Resolving Conflicting Evidence in Automated Fact-Checking: A Study on Retrieval-Augmented LLMs
Ziyu Ge, Yuhao Wu, Daniel Wai Kit Chin, Roy Ka-Wei Lee, Rui Cao
TL;DR
This work tackles the challenge of automated fact-checking when retrieved evidence is conflicting and originates from sources with varying credibility. It introduces CONFACT, a dataset pairing claims with conflicting evidence and source credibility annotations, and conducts a comprehensive evaluation of retrieval-augmented LLMs (RAG) to reveal vulnerabilities in conflict scenarios. The authors propose credibility-aware strategies that integrate media background information into retrieval and generation, finding that incorporating source backgrounds at the answer-generation stage—especially with Chain-of-Thought prompting or explicit filtering—substantially improves verification performance. They also compare expert-verified (GT-MB) versus automated (Hybrid-MB) credibility signals, noting that expert annotations yield more reliable gains, while automated methods offer scalability with remaining challenges. The study highlights practical implications for AI-assisted fact-checking, emphasizing rigorous source validation and the value of human oversight to ensure trustworthy verification in journalism, policy, and public discourse.
Abstract
Large Language Models (LLMs) augmented with retrieval mechanisms have demonstrated significant potential in fact-checking tasks by integrating external knowledge. However, their reliability decreases when confronted with conflicting evidence from sources of varying credibility.
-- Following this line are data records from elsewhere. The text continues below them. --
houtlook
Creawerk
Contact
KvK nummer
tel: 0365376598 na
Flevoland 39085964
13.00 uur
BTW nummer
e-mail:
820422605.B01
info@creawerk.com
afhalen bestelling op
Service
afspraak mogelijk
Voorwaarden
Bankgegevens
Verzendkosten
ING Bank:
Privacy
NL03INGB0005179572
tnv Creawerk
This paper presents the first systematic evaluation of Retrieval-Augmented Generation (RAG) models for fact-checking in the presence of conflicting evidence. To support this study, we introduce \textbf{CONFACT} (\textbf{Con}flicting Evidence for \textbf{Fact}-Checking) (Dataset available at https://github.com/zoeyyes/CONFACT), a novel dataset comprising questions paired with conflicting information from various sources. Extensive experiments reveal critical vulnerabilities in state-of-the-art RAG methods, particularly in resolving conflicts stemming from differences in media source credibility. To address these challenges, we investigate strategies to integrate media background information into both the retrieval and generation stages. Our results show that effectively incorporating source credibility significantly enhances the ability of RAG models to resolve conflicting evidence and improve fact-checking performance.